• [RECORDS TO USE]
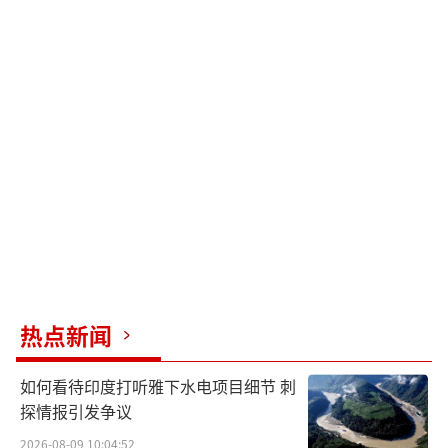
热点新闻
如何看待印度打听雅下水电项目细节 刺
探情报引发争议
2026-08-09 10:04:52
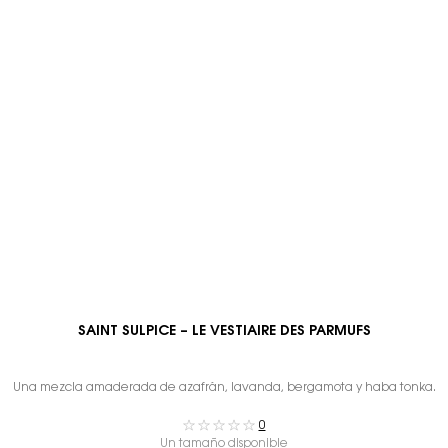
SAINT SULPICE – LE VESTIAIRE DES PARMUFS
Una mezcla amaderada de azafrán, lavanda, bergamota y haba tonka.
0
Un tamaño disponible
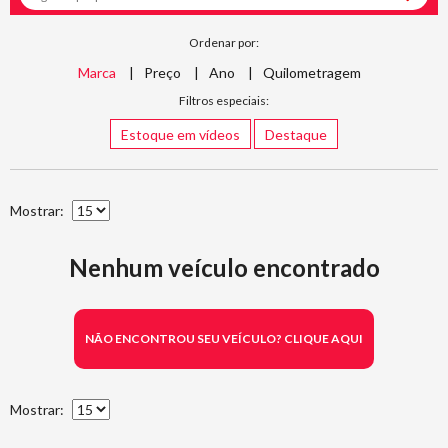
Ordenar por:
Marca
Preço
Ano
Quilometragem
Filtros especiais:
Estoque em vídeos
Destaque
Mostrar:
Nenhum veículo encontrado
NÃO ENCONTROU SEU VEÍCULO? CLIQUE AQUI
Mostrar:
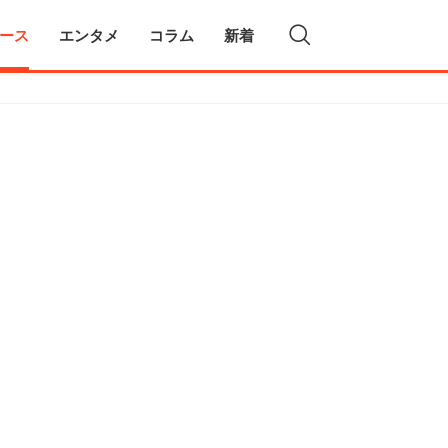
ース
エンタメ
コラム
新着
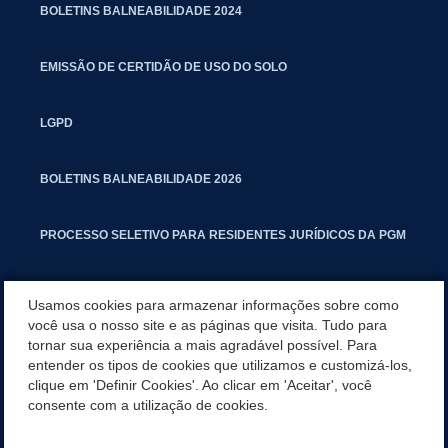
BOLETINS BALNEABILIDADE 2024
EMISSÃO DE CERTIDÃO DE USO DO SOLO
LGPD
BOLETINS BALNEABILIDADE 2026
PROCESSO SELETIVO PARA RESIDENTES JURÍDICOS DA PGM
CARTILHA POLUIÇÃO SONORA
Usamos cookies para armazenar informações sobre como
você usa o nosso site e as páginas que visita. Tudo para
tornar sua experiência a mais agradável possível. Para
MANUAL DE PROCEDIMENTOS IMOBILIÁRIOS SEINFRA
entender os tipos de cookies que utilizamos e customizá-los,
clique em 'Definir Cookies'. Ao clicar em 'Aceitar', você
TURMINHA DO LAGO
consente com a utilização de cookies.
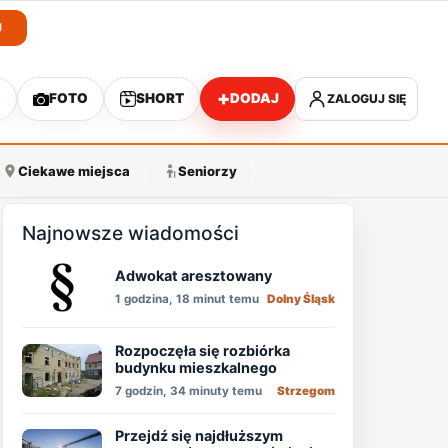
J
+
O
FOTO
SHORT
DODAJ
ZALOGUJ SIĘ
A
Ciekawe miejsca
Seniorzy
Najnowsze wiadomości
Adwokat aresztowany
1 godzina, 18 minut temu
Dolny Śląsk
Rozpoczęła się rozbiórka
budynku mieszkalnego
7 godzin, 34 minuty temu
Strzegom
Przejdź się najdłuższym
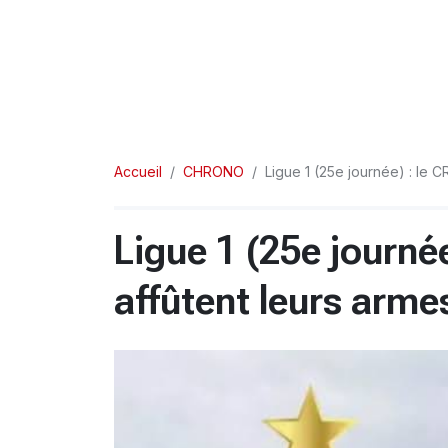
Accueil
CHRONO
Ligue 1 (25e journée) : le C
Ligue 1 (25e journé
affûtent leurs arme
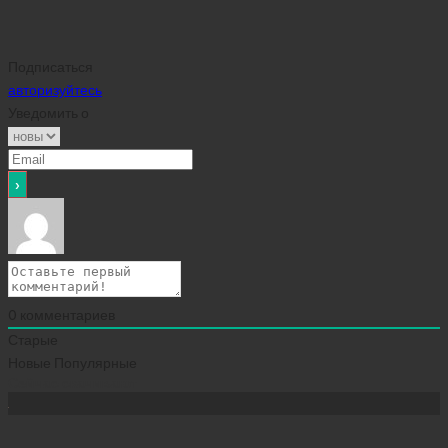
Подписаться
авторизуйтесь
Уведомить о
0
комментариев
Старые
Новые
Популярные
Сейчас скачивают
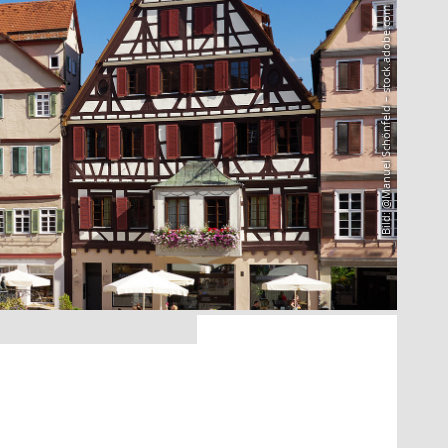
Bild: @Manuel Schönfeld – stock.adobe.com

• [WHAT THIS TASK INVOLVES] Omit every picture, then reproduce the rest of the listing exactly.

• [YOUR SOLUTION]
热点新闻
如何看待印度打听雅下水电项目细节 刺
探情报引发争议
2026-08-09 10:04:52
SAINT SULPICE – LE VESTIAIRE DES PARMUFS
Una mezcla amaderada de azafrán, lavanda, bergamota y haba tonka.
0
Un tamaño disponible
Ordenar por:
Marca
Preço
Ano
Quilometragem
Filtros especiais:
Estoque em vídeos
Destaque
Mostrar:
Nenhum veículo encontrado
NÃO ENCONTROU SEU VEÍCULO? CLIQUE AQUI
Mostrar:
ース
エンタメ
コラム
新着
BOLETINS BALNEABILIDADE 2024
EMISSÃO DE CERTIDÃO DE USO DO SOLO
LGPD
BOLETINS BALNEABILIDADE 2026
PROCESSO SELETIVO PARA RESIDENTES JURÍDICOS DA PGM
CARTILHA POLUIÇÃO SONORA
Usamos cookies para armazenar informações sobre como
você usa o nosso site e as páginas que visita. Tudo para
tornar sua experiência a mais agradável possível. Para
MANUAL DE PROCEDIMENTOS IMOBILIÁRIOS SEINFRA
entender os tipos de cookies que utilizamos e customizá-los,
clique em 'Definir Cookies'. Ao clicar em 'Aceitar', você
TURMINHA DO LAGO
consente com a utilização de cookies.
J
+
O
FOTO
SHORT
DODAJ
ZALOGUJ SIĘ
A
Ciekawe miejsca
Seniorzy
Najnowsze wiadomości
Adwokat aresztowany
1 godzina, 18 minut temu
Dolny Śląsk
Rozpoczęła się rozbiórka
budynku mieszkalnego
7 godzin, 34 minuty temu
Strzegom
Przejdź się najdłuższym
Accueil
CHRONO
Ligue 1 (25e journée) : le C
Ligue 1 (25e journé
affûtent leurs arme
Подписаться
авторизуйтесь
Уведомить о
0
комментариев
Старые
Новые
Популярные
Сейчас скачивают
Bild: @Manuel Schönfeld – stock.adobe.com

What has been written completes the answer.